§ **WHAT YOU HAVE TO DO**: Rewrite the entries below, starting at the first line and ending at the line containing "Enviamos para todo o Brasil!", with "Brasil" replaced by "Portugal" and everything else left unchanged.

[SOURCE MATERIAL]

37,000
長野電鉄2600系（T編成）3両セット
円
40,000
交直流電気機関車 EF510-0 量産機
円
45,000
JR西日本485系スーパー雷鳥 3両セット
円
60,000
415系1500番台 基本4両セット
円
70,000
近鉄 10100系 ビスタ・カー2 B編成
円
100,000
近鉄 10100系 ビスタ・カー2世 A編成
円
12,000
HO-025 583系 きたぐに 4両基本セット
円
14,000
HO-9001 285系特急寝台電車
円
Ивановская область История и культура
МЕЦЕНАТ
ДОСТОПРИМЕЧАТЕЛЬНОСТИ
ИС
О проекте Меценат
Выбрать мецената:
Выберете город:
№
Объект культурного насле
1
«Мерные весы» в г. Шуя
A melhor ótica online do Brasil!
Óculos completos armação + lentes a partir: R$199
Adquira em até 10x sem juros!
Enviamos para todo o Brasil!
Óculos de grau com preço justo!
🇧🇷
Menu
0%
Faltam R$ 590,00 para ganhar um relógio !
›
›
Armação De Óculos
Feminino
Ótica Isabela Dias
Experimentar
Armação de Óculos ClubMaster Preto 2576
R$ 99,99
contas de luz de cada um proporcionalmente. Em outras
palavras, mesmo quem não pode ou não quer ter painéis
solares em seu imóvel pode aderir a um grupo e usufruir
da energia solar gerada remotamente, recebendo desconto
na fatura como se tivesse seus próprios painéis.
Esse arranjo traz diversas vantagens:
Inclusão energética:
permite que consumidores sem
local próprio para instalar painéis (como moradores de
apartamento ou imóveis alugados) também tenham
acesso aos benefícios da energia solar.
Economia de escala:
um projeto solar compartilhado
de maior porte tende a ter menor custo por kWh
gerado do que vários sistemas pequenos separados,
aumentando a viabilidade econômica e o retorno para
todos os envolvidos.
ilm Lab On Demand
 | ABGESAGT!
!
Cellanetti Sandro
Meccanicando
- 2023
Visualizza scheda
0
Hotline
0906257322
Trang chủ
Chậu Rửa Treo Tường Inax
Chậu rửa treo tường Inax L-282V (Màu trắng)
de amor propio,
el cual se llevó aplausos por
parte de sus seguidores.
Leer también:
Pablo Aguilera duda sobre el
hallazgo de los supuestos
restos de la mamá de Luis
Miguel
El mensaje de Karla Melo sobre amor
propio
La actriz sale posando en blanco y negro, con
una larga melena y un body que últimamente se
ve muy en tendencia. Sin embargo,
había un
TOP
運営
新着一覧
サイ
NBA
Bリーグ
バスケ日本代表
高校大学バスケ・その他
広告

[/SOURCE MATERIAL]

§ **WRITTEN RESPONSE**:
37,000
長野電鉄2600系（T編成）3両セット
円
40,000
交直流電気機関車 EF510-0 量産機
円
45,000
JR西日本485系スーパー雷鳥 3両セット
円
60,000
415系1500番台 基本4両セット
円
70,000
近鉄 10100系 ビスタ・カー2 B編成
円
100,000
近鉄 10100系 ビスタ・カー2世 A編成
円
12,000
HO-025 583系 きたぐに 4両基本セット
円
14,000
HO-9001 285系特急寝台電車
円
Ивановская область История и культура
МЕЦЕНАТ
ДОСТОПРИМЕЧАТЕЛЬНОСТИ
ИС
О проекте Меценат
Выбрать мецената:
Выберете город:
№
Объект культурного насле
1
«Мерные весы» в г. Шуя
A melhor ótica online do Portugal!
Óculos completos armação + lentes a partir: R$199
Adquira em até 10x sem juros!
Enviamos para todo o Portugal!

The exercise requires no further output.